The "house analogy" can also support cases where the potential damage is not the same, e.g. if the open window has bars a robber might grab some stuff within reach but not be able to enter.

Ensorceled · 1h ago
You can always find problems with analogies, analogies are intentionally simplified to allow readers to better understand difficult or nuanced ideas.

In this case you are criticizing an analogy meant to convey understanding of "weakest link" for not also imparting an understanding of "levels of severity".

pkoiralap · 2h ago
Not true, if XSS is used to compromise an admin user, the damage can be far more than what a seemingly harmless SQL injection that just reads extra columns from a table does.

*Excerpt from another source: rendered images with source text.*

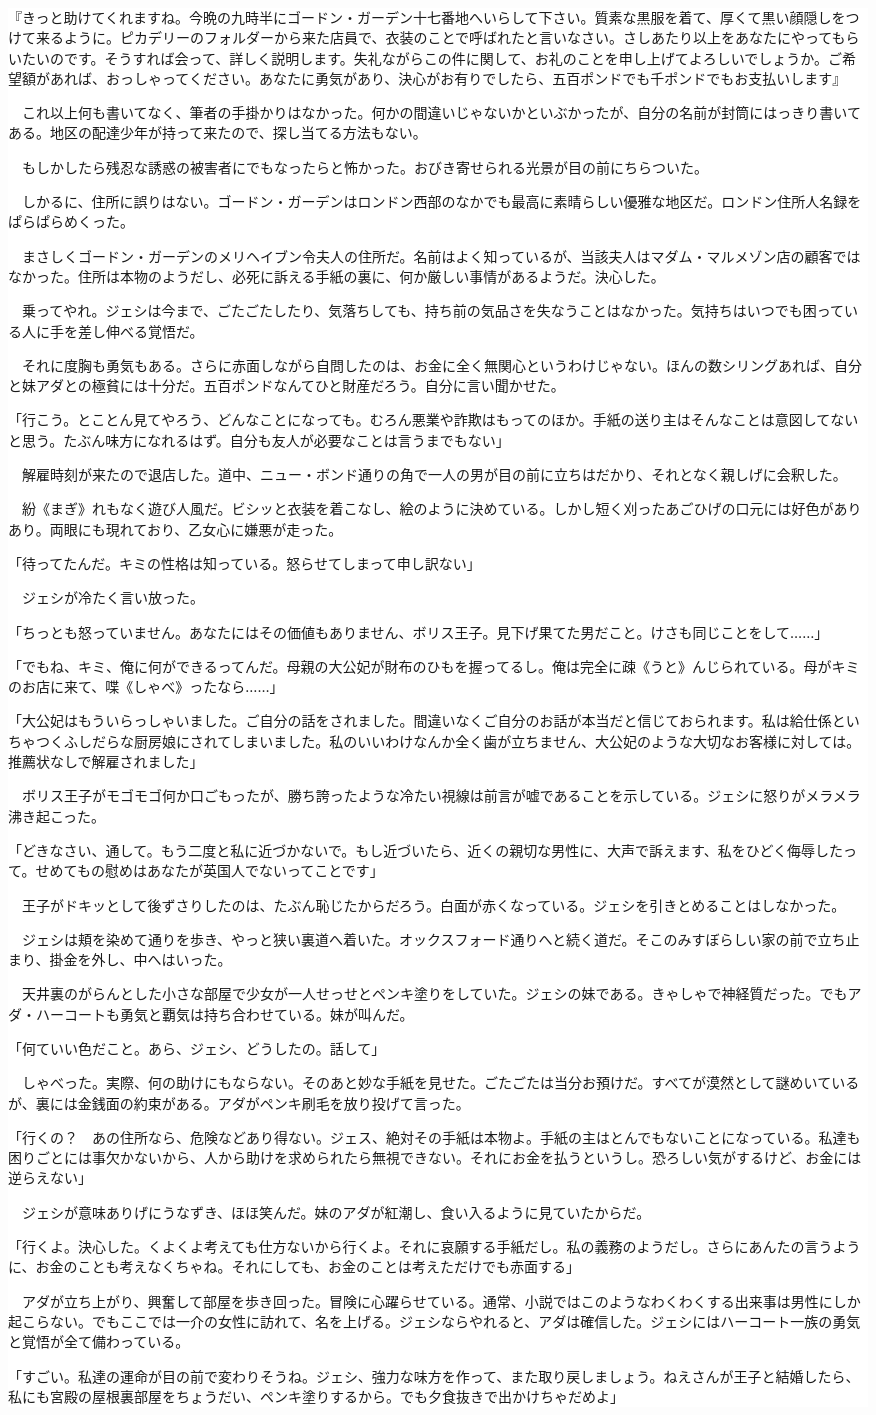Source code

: 『きっと助けてくれますね。今晩の九時半にゴードン・ガーデン十七番地へいらして下さい。質素な黒服を着て、厚くて黒い顔隠しをつけて来るように。ピカデリーのフォルダーから来た店員で、衣装のことで呼ばれたと言いなさい。さしあたり以上をあなたにやってもらいたいのです。そうすれば会って、詳しく説明します。失礼ながらこの件に関して、お礼のことを申し上げてよろしいでしょうか。ご希望額があれば、おっしゃってください。あなたに勇気があり、決心がお有りでしたら、五百ポンドでも千ポンドでもお支払いします』

　これ以上何も書いてなく、筆者の手掛かりはなかった。何かの間違いじゃないかといぶかったが、自分の名前が封筒にはっきり書いてある。地区の配達少年が持って来たので、探し当てる方法もない。

　もしかしたら残忍な誘惑の被害者にでもなったらと怖かった。おびき寄せられる光景が目の前にちらついた。

　しかるに、住所に誤りはない。ゴードン・ガーデンはロンドン西部のなかでも最高に素晴らしい優雅な地区だ。ロンドン住所人名録をぱらぱらめくった。

　まさしくゴードン・ガーデンのメリヘイブン令夫人の住所だ。名前はよく知っているが、当該夫人はマダム・マルメゾン店の顧客ではなかった。住所は本物のようだし、必死に訴える手紙の裏に、何か厳しい事情があるようだ。決心した。

　乗ってやれ。ジェシは今まで、ごたごたしたり、気落ちしても、持ち前の気品さを失なうことはなかった。気持ちはいつでも困っている人に手を差し伸べる覚悟だ。

　それに度胸も勇気もある。さらに赤面しながら自問したのは、お金に全く無関心というわけじゃない。ほんの数シリングあれば、自分と妹アダとの極貧には十分だ。五百ポンドなんてひと財産だろう。自分に言い聞かせた。

「行こう。とことん見てやろう、どんなことになっても。むろん悪業や詐欺はもってのほか。手紙の送り主はそんなことは意図してないと思う。たぶん味方になれるはず。自分も友人が必要なことは言うまでもない」

　解雇時刻が来たので退店した。道中、ニュー・ボンド通りの角で一人の男が目の前に立ちはだかり、それとなく親しげに会釈した。

　紛《まぎ》れもなく遊び人風だ。ビシッと衣装を着こなし、絵のように決めている。しかし短く刈ったあごひげの口元には好色がありあり。両眼にも現れており、乙女心に嫌悪が走った。

「待ってたんだ。キミの性格は知っている。怒らせてしまって申し訳ない」

　ジェシが冷たく言い放った。

「ちっとも怒っていません。あなたにはその価値もありません、ボリス王子。見下げ果てた男だこと。けさも同じことをして……」

「でもね、キミ、俺に何ができるってんだ。母親の大公妃が財布のひもを握ってるし。俺は完全に疎《うと》んじられている。母がキミのお店に来て、喋《しゃべ》ったなら……」

「大公妃はもういらっしゃいました。ご自分の話をされました。間違いなくご自分のお話が本当だと信じておられます。私は給仕係といちゃつくふしだらな厨房娘にされてしまいました。私のいいわけなんか全く歯が立ちません、大公妃のような大切なお客様に対しては。推薦状なしで解雇されました」

　ボリス王子がモゴモゴ何か口ごもったが、勝ち誇ったような冷たい視線は前言が嘘であることを示している。ジェシに怒りがメラメラ沸き起こった。

「どきなさい、通して。もう二度と私に近づかないで。もし近づいたら、近くの親切な男性に、大声で訴えます、私をひどく侮辱したって。せめてもの慰めはあなたが英国人でないってことです」

　王子がドキッとして後ずさりしたのは、たぶん恥じたからだろう。白面が赤くなっている。ジェシを引きとめることはしなかった。

　ジェシは頬を染めて通りを歩き、やっと狭い裏道へ着いた。オックスフォード通りへと続く道だ。そこのみすぼらしい家の前で立ち止まり、掛金を外し、中へはいった。

　天井裏のがらんとした小さな部屋で少女が一人せっせとペンキ塗りをしていた。ジェシの妹である。きゃしゃで神経質だった。でもアダ・ハーコートも勇気と覇気は持ち合わせている。妹が叫んだ。

「何ていい色だこと。あら、ジェシ、どうしたの。話して」

　しゃべった。実際、何の助けにもならない。そのあと妙な手紙を見せた。ごたごたは当分お預けだ。すべてが漠然として謎めいているが、裏には金銭面の約束がある。アダがペンキ刷毛を放り投げて言った。

「行くの？　あの住所なら、危険などあり得ない。ジェス、絶対その手紙は本物よ。手紙の主はとんでもないことになっている。私達も困りごとには事欠かないから、人から助けを求められたら無視できない。それにお金を払うというし。恐ろしい気がするけど、お金には逆らえない」

　ジェシが意味ありげにうなずき、ほほ笑んだ。妹のアダが紅潮し、食い入るように見ていたからだ。

「行くよ。決心した。くよくよ考えても仕方ないから行くよ。それに哀願する手紙だし。私の義務のようだし。さらにあんたの言うように、お金のことも考えなくちゃね。それにしても、お金のことは考えただけでも赤面する」

　アダが立ち上がり、興奮して部屋を歩き回った。冒険に心躍らせている。通常、小説ではこのようなわくわくする出来事は男性にしか起こらない。でもここでは一介の女性に訪れて、名を上げる。ジェシならやれると、アダは確信した。ジェシにはハーコート一族の勇気と覚悟が全て備わっている。

「すごい。私達の運命が目の前で変わりそうね。ジェシ、強力な味方を作って、また取り戻しましょう。ねえさんが王子と結婚したら、私にも宮殿の屋根裏部屋をちょうだい、ペンキ塗りするから。でも夕食抜きで出かけちゃだめよ」
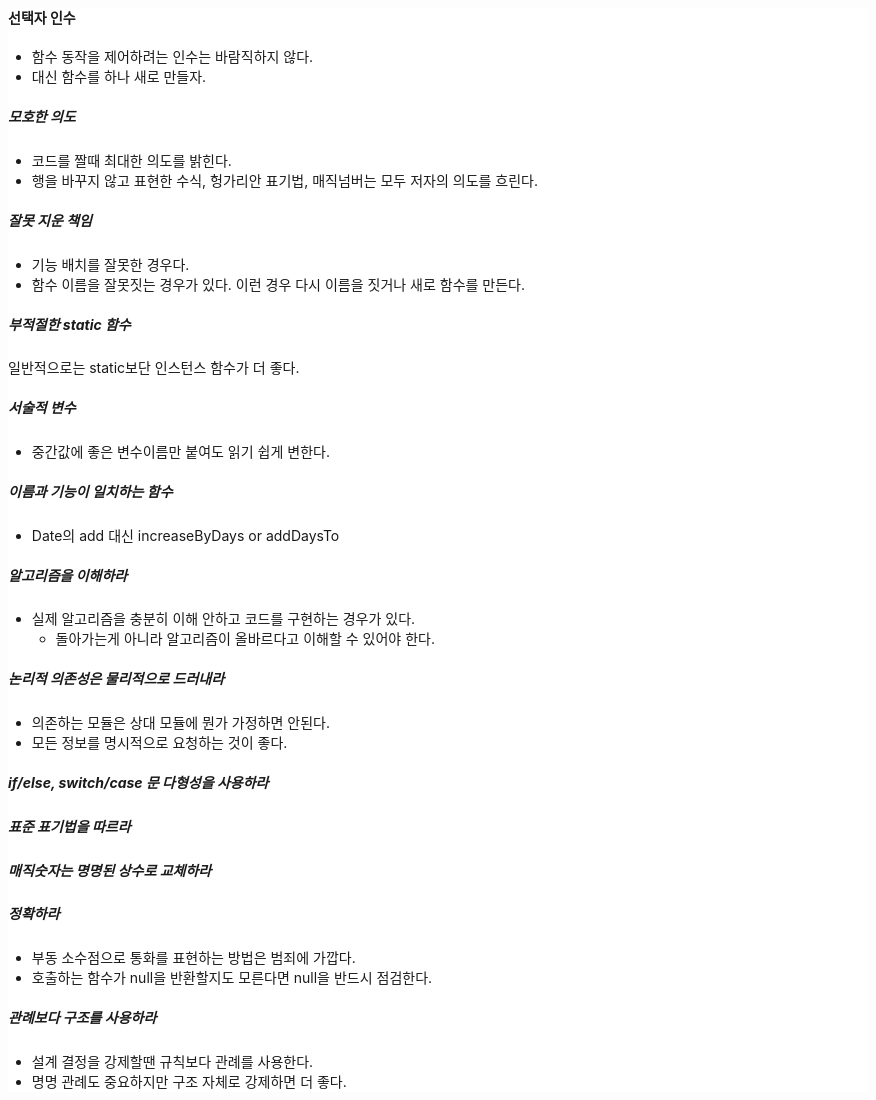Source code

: 
#### 선택자 인수

*  함수 동작을 제어하려는 인수는 바람직하지 않다. 
* 대신 함수를 하나 새로 만들자.

##### 모호한 의도 

* 코드를 짤때 최대한 의도를 밝힌다.
* 행을 바꾸지 않고 표현한 수식, 헝가리안 표기법, 매직넘버는 모두 저자의 의도를 흐린다.


##### 잘못 지운 책임

* 기능 배치를 잘못한 경우다. 
* 함수 이름을 잘못짓는 경우가 있다. 이런 경우 다시 이름을 짓거나 새로 함수를 만든다.

##### 부적절한 static 함수 

일반적으로는 static보단 인스턴스 함수가 더 좋다.


##### 서술적 변수

* 중간값에 좋은 변수이름만 붙여도 읽기 쉽게 변한다.


##### 이름과 기능이 일치하는 함수

* Date의 add 대신 increaseByDays or addDaysTo 

##### 알고리즘을 이해하라 

* 실제 알고리즘을 충분히 이해 안하고 코드를 구현하는 경우가 있다.
  + 돌아가는게 아니라 알고리즘이 올바르다고 이해할 수 있어야 한다.

##### 논리적 의존성은 물리적으로 드러내라

* 의존하는 모듈은 상대 모듈에 뭔가 가정하면 안된다.
* 모든 정보를 명시적으로 요청하는 것이 좋다. 

##### if/else, switch/case 문 다형성을 사용하라

##### 표준 표기법을 따르라

##### 매직숫자는 명명된 상수로 교체하라


##### 정확하라 

* 부동 소수점으로 통화를 표현하는 방법은 범죄에 가깝다. 
* 호출하는 함수가 null을 반환할지도 모른다면 null을 반드시 점검한다.



##### 관례보다 구조를 사용하라

* 설계 결정을 강제할땐 규칙보다 관례를 사용한다.
* 명명 관례도 중요하지만 구조 자체로 강제하면 더 좋다.

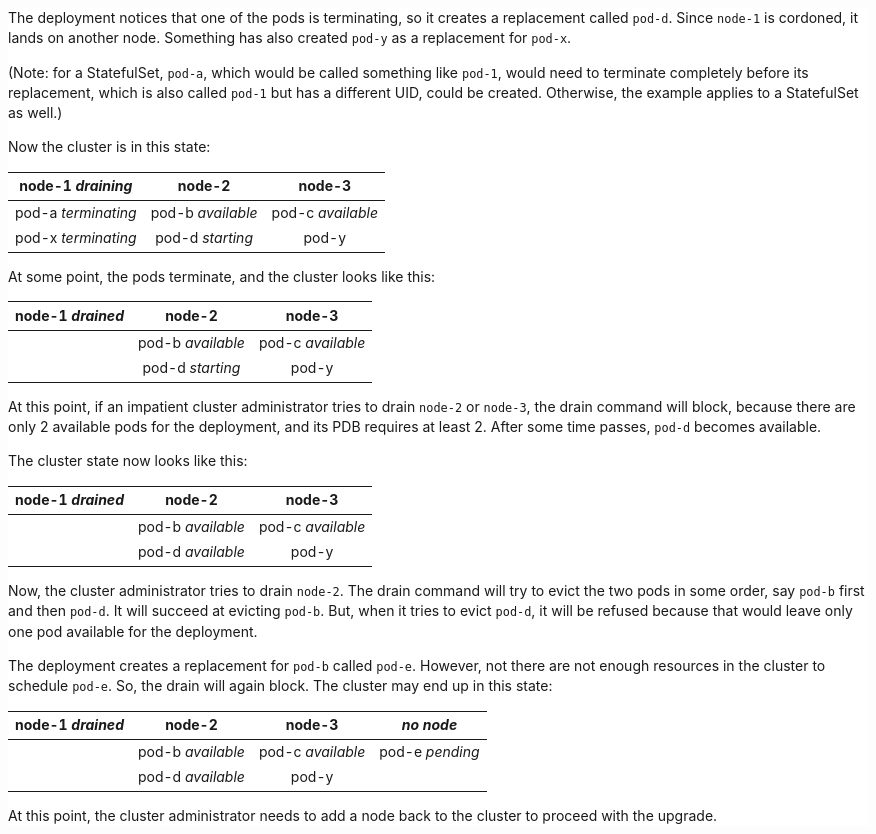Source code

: The deployment notices that one of the pods is terminating, so it creates a replacement
called `pod-d`.  Since `node-1` is cordoned, it lands on another node.  Something has
also created `pod-y` as a replacement for `pod-x`.

(Note: for a StatefulSet, `pod-a`, which would be called something like `pod-1`, would need
to terminate completely before its replacement, which is also called `pod-1` but has a
different UID, could be created.  Otherwise, the example applies to a StatefulSet as well.)

Now the cluster is in this state:

|   node-1 *draining*  |       node-2        |       node-3       |
|:--------------------:|:-------------------:|:------------------:|
| pod-a  *terminating* | pod-b *available*   | pod-c *available*  |
| pod-x  *terminating* | pod-d *starting*    | pod-y              |

At some point, the pods terminate, and the cluster looks like this:

|    node-1 *drained*  |       node-2        |       node-3       |
|:--------------------:|:-------------------:|:------------------:|
|                      | pod-b *available*   | pod-c *available*  |
|                      | pod-d *starting*    | pod-y              |

At this point, if an impatient cluster administrator tries to drain `node-2` or
`node-3`, the drain command will block, because there are only 2 available
pods for the deployment, and its PDB requires at least 2.  After some time passes, `pod-d` becomes available.

The cluster state now looks like this:

|    node-1 *drained*  |       node-2        |       node-3       |
|:--------------------:|:-------------------:|:------------------:|
|                      | pod-b *available*   | pod-c *available*  |
|                      | pod-d *available*   | pod-y              |

Now, the cluster administrator tries to drain `node-2`.
The drain command will try to evict the two pods in some order, say
`pod-b` first and then `pod-d`.  It will succeed at evicting `pod-b`.
But, when it tries to evict `pod-d`, it will be refused because that would leave only
one pod available for the deployment.

The deployment creates a replacement for `pod-b` called `pod-e`.
However, not there are not enough resources in the cluster to schedule
`pod-e`.  So, the drain will again block.  The cluster may end up in this
state:

|    node-1 *drained*  |       node-2        |       node-3       | *no node*          |
|:--------------------:|:-------------------:|:------------------:|:------------------:|
|                      | pod-b *available*   | pod-c *available*  | pod-e *pending*    |
|                      | pod-d *available*   | pod-y              |                    |

At this point, the cluster administrator needs to
add a node back to the cluster to proceed with the upgrade.

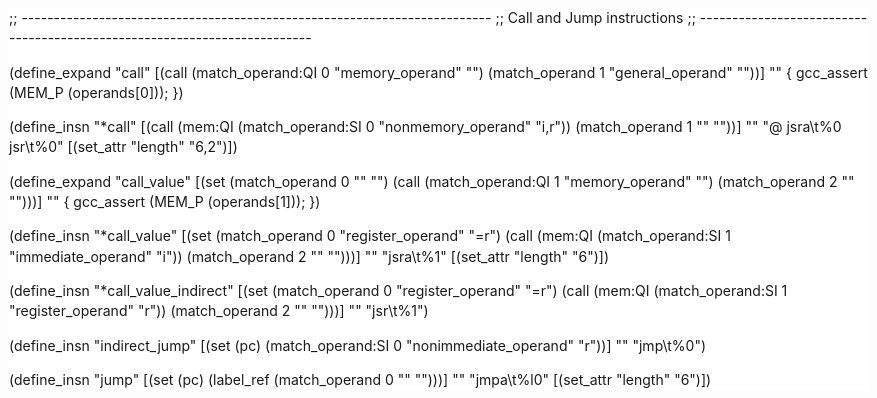 ;; -------------------------------------------------------------------------
;; Call and Jump instructions
;; -------------------------------------------------------------------------

(define_expand "call"
  [(call (match_operand:QI 0 "memory_operand" "")
		(match_operand 1 "general_operand" ""))]
  ""
{
  gcc_assert (MEM_P (operands[0]));
})

(define_insn "*call"
  [(call (mem:QI (match_operand:SI
		  0 "nonmemory_operand" "i,r"))
	 (match_operand 1 "" ""))]
  ""
  "@
   jsra\\t%0
   jsr\\t%0"
  [(set_attr "length"	"6,2")])

(define_expand "call_value"
  [(set (match_operand 0 "" "")
		(call (match_operand:QI 1 "memory_operand" "")
		 (match_operand 2 "" "")))]
  ""
{
  gcc_assert (MEM_P (operands[1]));
})

(define_insn "*call_value"
  [(set (match_operand 0 "register_operand" "=r")
	(call (mem:QI (match_operand:SI
		       1 "immediate_operand" "i"))
	      (match_operand 2 "" "")))]
  ""
  "jsra\\t%1"
  [(set_attr "length"	"6")])

(define_insn "*call_value_indirect"
  [(set (match_operand 0 "register_operand" "=r")
	(call (mem:QI (match_operand:SI
		       1 "register_operand" "r"))
	      (match_operand 2 "" "")))]
  ""
  "jsr\\t%1")

(define_insn "indirect_jump"
  [(set (pc) (match_operand:SI 0 "nonimmediate_operand" "r"))]
  ""
  "jmp\\t%0")

(define_insn "jump"
  [(set (pc)
	(label_ref (match_operand 0 "" "")))]
  ""
  "jmpa\\t%l0"
  [(set_attr "length"	"6")])
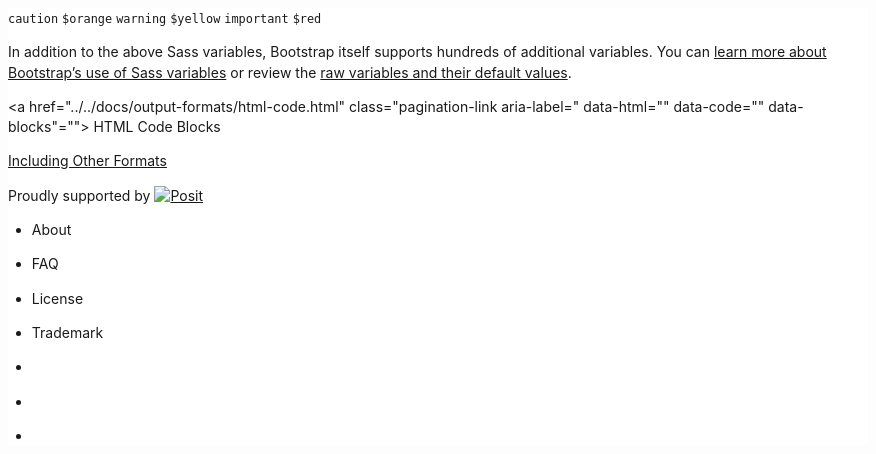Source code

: <tr class="odd odd">
<td><code>caution</code></td>
<td><code>$orange</code></td>
</tr>
<tr class="even even">
<td><code>warning</code></td>
<td><code>$yellow</code></td>
</tr>
<tr class="odd odd">
<td><code>important</code></td>
<td><code>$red</code></td>
</tr>
</tbody>
</table></td>
</tr>
</tbody>
</table>

In addition to the above Sass variables, Bootstrap itself supports
hundreds of additional variables. You can [learn more about Bootstrap’s
use of Sass
variables](https://getbootstrap.com/docs/5.1/customize/sass/) or review
the [raw variables and their default
values](https://github.com/twbs/bootstrap/blob/main/scss/_variables.scss).

<a href="../../docs/output-formats/html-code.html"
class="pagination-link aria-label=" data-html="" data-code=""
data-blocks"=""><em></em> <span class="nav-page-text">HTML Code
Blocks</span></a>

<a href="../../docs/output-formats/html-multi-format.html"
class="pagination-link" aria-label="Including Other Formats"><span
class="nav-page-text">Including Other Formats</span> <em></em></a>

Proudly supported by [<img
src="https://www.rstudio.com/assets/img/posit-logo-fullcolor-TM.svg"
class="img-fluid" width="65" alt="Posit" />](https://posit.co)

-   <a href="../../about.html" class="nav-link"></a>

    About

-   <a href="../../docs/faq/index.html" class="nav-link"></a>

    FAQ

-   <a href="../../license.html" class="nav-link"></a>

    License

-   <a href="../../trademark.html" class="nav-link"></a>

    Trademark

-   <a href="https://twitter.com/quarto_pub" class="nav-link"><em></em></a>
-   <a href="https://github.com/quarto-dev/quarto-cli"
    class="nav-link"><em></em></a>
-   <a href="https://quarto.org/docs/blog/index.xml"
    class="nav-link"><em></em></a>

This particular comment feels more like an over-concentration on trivialities rather than refutation or critique of opinion.

cowpig · 2h ago
Does this detail detract from the core idea?
some_random · 1h ago
This is an interesting discussion intellectually but it ignores the reality of cybersecurity. Yes I agree that AI tools best fit the red team role HOWEVER the reality is that the place that needs the most help is on the blue team and indeed this is where we see the biggest uplift from AI tools. To extend the "defend a house" metaphor, the previous state of security tooling was that an alert would be sent to the SOC every time any motion was detected on the cameras, leading to alert fatigue and increasing the time between a true positive alert being fired and it being escalated. Now add some CV in which tries to categorize those motion detection alerts into a few buckets, "person spotted", "car pulled up", "branch moved", "cat came home", etc and suddenly you go from having a thousand alerts to review a day to fifty.
bgwalter · 1h ago
Tao's blue team stands for generative "AI", the red team stands for critical/auditing "AI".

I have not seen any independent claim that generative "AI" makes programs safer or that generating supervising features as you suggest works.

For auditing "AI" I have seen one claim (not independent or using a public methodology) that auditing "AI" rakes in bug bounties.